In one e-mail to Butina, disclosed in court papers, Torshin praised her efforts, comparing them to Kremlin agent Anna Chapman, another flame-haired Russian who gained international notoriety after her 2010 arrest in the United States. Chapman and a handful of other Russians were deported to Russia in July 2010, as part of a prisoner exchange. “You have upstaged Anna Chapman,” Torshin declared.

Journalist Michael Isikoff at Yahoo News had a front seat view of Butina’s methods. He co-authored with David Corn the book “Russian Roulette: The Inside Story Of Putin’s War On America And The Election Of Donald Trump” and had been tracking Butina’s activities.

He said she and Torshin had been making efforts to influence American conservative political organizations.
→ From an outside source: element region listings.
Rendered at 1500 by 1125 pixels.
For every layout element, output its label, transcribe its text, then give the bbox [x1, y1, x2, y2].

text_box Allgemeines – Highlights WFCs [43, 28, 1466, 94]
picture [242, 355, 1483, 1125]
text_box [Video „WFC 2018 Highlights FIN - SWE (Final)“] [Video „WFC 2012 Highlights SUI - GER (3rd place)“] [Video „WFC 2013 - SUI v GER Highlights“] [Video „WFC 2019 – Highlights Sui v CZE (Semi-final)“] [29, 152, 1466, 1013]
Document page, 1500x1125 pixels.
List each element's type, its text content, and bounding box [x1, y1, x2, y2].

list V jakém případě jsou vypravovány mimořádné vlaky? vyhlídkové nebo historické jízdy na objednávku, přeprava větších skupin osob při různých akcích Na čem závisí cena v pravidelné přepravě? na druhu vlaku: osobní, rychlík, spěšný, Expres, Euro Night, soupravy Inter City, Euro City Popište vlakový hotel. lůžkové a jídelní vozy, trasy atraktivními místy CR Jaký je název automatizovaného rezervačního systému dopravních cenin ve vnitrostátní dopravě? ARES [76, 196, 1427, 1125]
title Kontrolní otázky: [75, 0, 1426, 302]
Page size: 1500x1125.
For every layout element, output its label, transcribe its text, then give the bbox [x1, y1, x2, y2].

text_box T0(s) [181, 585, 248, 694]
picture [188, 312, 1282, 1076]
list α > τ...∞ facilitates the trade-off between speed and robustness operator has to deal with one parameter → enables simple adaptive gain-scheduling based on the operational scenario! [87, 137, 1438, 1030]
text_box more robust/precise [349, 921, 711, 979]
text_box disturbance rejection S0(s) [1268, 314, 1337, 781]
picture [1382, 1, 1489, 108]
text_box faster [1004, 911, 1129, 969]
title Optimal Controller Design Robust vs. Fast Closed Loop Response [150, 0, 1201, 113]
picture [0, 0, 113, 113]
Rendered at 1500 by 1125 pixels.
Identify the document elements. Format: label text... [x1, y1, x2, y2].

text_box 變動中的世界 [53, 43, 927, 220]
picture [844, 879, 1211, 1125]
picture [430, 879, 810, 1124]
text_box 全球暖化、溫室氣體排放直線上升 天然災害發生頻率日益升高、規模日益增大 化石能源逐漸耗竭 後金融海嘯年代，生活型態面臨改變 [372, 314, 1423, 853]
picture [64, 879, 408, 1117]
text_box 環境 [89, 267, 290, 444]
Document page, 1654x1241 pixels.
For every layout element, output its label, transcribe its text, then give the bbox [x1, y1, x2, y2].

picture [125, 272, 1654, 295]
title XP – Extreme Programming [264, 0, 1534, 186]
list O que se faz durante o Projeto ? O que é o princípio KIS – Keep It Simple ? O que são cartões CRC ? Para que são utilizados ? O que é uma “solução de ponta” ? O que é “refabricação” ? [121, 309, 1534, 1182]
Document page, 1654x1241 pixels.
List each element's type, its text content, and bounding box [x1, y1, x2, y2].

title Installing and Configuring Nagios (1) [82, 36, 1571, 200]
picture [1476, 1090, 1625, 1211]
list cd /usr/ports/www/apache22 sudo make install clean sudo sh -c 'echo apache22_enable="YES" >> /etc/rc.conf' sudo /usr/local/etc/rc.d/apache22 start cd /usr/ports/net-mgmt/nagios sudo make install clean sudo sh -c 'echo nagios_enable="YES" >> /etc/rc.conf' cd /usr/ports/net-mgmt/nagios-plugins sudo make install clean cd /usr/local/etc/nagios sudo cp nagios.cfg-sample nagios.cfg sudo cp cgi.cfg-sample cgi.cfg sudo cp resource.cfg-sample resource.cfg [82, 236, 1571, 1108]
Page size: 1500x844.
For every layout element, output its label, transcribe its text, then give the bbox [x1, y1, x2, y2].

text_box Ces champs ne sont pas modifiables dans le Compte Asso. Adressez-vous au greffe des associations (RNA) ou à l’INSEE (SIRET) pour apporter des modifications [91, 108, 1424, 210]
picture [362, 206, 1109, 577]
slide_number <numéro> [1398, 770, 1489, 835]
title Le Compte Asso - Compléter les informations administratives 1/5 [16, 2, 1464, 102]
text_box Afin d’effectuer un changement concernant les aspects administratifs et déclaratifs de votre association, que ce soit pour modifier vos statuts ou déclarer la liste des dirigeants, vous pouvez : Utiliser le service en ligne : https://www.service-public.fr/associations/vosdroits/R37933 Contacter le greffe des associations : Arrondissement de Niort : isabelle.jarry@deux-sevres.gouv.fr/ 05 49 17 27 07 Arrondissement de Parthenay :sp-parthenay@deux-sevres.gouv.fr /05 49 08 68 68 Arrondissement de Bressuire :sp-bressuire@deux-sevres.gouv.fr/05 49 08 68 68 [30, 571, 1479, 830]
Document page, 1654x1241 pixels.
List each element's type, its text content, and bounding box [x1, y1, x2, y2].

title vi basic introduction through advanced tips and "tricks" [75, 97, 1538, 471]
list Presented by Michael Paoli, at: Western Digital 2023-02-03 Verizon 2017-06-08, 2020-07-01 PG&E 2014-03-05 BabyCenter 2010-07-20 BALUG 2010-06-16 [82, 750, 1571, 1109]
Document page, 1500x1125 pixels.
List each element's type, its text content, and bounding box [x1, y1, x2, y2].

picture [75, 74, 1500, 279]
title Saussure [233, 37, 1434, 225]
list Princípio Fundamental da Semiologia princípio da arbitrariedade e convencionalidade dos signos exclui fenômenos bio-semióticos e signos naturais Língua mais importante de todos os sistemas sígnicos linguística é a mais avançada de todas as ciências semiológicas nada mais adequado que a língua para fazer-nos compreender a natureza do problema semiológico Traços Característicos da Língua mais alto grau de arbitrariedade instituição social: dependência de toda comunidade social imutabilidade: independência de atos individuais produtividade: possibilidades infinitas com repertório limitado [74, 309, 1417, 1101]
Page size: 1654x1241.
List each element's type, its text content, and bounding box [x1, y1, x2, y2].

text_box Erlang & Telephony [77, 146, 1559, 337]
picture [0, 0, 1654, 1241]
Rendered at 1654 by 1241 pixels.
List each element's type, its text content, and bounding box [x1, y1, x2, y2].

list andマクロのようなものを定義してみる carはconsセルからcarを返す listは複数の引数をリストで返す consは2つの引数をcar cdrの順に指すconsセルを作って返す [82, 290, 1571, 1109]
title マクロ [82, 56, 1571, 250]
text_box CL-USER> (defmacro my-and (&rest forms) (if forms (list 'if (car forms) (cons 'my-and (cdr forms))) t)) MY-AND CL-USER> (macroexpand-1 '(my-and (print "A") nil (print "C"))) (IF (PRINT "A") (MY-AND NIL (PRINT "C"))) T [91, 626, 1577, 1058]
He told the American public broadcaster NPR in an interview: “As we reported in the book — David Corn and I — there’s a Republican lobbyist who remembers being approached by her at a CPAC conference — Conservative Political Action Conference — and just being struck by how solicitous she was, how she wanted to stay in touch with him and become his Facebook friend. And this is a somewhat elderly gentleman, balding, wasn’t used to this kind of attention from a young, attractive Russian woman.”

Hiding in plain sight on the Internet, using overtly social media networking platforms holds risks, too. Being active on Facebook increases the chance of exposure, prompting the attention of counter-intelligence watchers, as well as journalists. In an e-mail exchange with VOA, Isikoff noted, he “friended’ her [on Facebook] in order to get in touch so I could interview her.”

And a U.S. counter-intelligence official says Butina drew attention to herself as much by her social media activity as her physical activities. So much so that she was called to testify earlier this year by the Senate Intelligence Committee, during which, according to CNN she disclosed her gun activism received funding from Russian billionaire Konstantin Nikolaev, another Kremlin-tied oligarch.

The Butina case is adding to an unfolding picture of a sophisticated and disruptive covert Russian influence campaign in the United States and the West, with the Kremlin targeting both sides of the political spectrum, say Western officials. In Soviet times, Moscow focused on far-left parties and nuclear-disarmament groups, but as a 2014 report by the Budapest-based think tank Political Capital noted, the Kremlin in recent years has become more sophisticated, courting overtly and covertly groups on the populist right of the Western political spectrum as well as the left.

The politically ambidextrous nature now of Russian intelligence and influence campaigns was dramatically captured during the 10th anniversary celebrations of the Kremlin-funded RT broadcaster in December 2015, when Green Party presidential candidate Jill Stein was an invitee to a gala dinner. She sat at the same table as President Putin — along with Gen. Mike Flynn, who served briefly as President Donald Trump’s national security adviser, before pleading guilty to lying to the FBI about contacts he had with Russian officials during Trump’s presidential transition.